Это тихое состязание, проходящее в глубине двора, почему-то напрягало летчиков. Карпатов с Бирнбомом выбрали дальний угол, но именно здесь все время что-то искал Серега. Глотов подошел витиеватыми зигзагами, уселся на саркофаг колодца. Витька с Вакуленко расположились на крыльце, настроив уши по ветру.
– Не боитесь играть в шахматы? – поинтересовался Карпатов. – Насколько я знаю, талибы отменили все спортивные игры, вплоть до шахмат.
– Глупости, – заявил Бирнбом. – Ведь я не мусульманин, и почему меня до сих пор не расстреляли? Талибы не такие уж прямолинейные, капитан. Да, сама идея приобщения населения к спорту не приветствуется, но отдельные проявления, например, футбол или примитивный аналог гольфа…
– Недавно наблюдал в ангарном сортире, как здоровенный талиб, ничуть не смущаясь, брил себе лобок, – поведал Карпатов. – Он наорал на меня, чуть ножом по горлу не полоснул. Доказывай такому, что общественный туалет не только для него.
– Таков порядок вещей. – Журналист пожал плечами. – У фанатичных правоверных есть закон: ты не допускаешься до намаза, если волосы на теле отросли больше чем на сантиметр. А вот бороду брить нельзя. Постригать можно, чтобы была определенной формы, а вот брить…
– Неужели все вот так? Сомнительно как-то.
– Фанатичные, – повторил журналист. – Нормально воспитанные мусульмане подобными глупостями не занимаются. Аллах простит. Традиционные мусульмане молятся три раза в день, а эти – пять. Суровый повседневный регламент. Жить по нему нормальным людям практически невозможно.
– Вроде военного устава, – заявил Глотов, не жалующийся на слух. – По нему тоже жить нельзя.
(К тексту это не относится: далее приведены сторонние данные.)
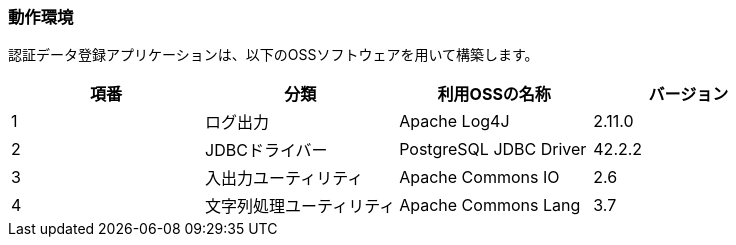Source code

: 


=== 動作環境

認証データ登録アプリケーションは、以下のOSSソフトウェアを用いて構築します。

[cols=",,,",options="header",]
|===
|項番 |分類 |利用OSSの名称 |バージョン
|1 |ログ出力 |Apache Log4J |2.11.0
|2 |JDBCドライバー |PostgreSQL JDBC Driver |42.2.2
|3 |入出力ユーティリティ |Apache Commons IO |2.6
|4 |文字列処理ユーティリティ |Apache Commons Lang |3.7
|===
– Но за нарушение устава в Российской армии пока не расстреливают? – осведомился англичанин, повернувшись. – Не вешают, головы не отрубают, камнями до смерти не забивают?.. Наблюдал вчера картину. Жена пожаловалась на мужа за измену, которая действительно имела место. Законы шариата в этом плане вариантов не допускают. Изменника и любовницу вывели на площадь, привязали к столбам, и толпа принялась забрасывать их камнями. Причем почетное право сделать первый бросок принадлежало обманутой жене. Она с удовольствием им воспользовалась. Люди швыряли камни в этих несчастных, пока от них не осталось полное месиво. Я сделал несколько снимков.
– Ну и дура, – подал голос Серега. – Жена, в смысле. Кому она теперь нужна? Помрет в нищете. Лучше бы тихо, по-семейному разобрались, стрясла бы с него какие-нибудь льготы под страхом разоблачения.
Вскоре Серега потерял интерес к происходящему, зевнул и побрел в дом. Он запнулся о Вакуленко, сидящего на крыльце, шикнул на него и скрылся в здании. Слез с колодца Глотов, поднялся на крыльцо, запнулся о Вакуленко, всплеснул руками. Встал Витька. Хохол с любопытством на него уставился – запнется или нет?
– Чего расселся? – разозлился Витька, зацепив Вакуленко.
– Я кое-что знаю про вас, – тихо сказал Бирнбом. – Догадываюсь, почему вас здесь держат, откуда вы летели, знаю, что везли.
– Вы точно не из ЦРУ?
– Да, точно, – отмахнулся Бирнбом. – Какое ЦРУ? Я англичанин, проживаю в пригороде Лондона, на Келси-драйв. Жена, собака, кошка, лужайка перед домом, «ровер», купленный в кредит. Кстати, если быть предельно точным, на «МИ-6» я тоже не работаю, но стараюсь быть въедливым. Я наводил о вас справки, порылся в вашей биографии. Надеюсь, вы не в претензии?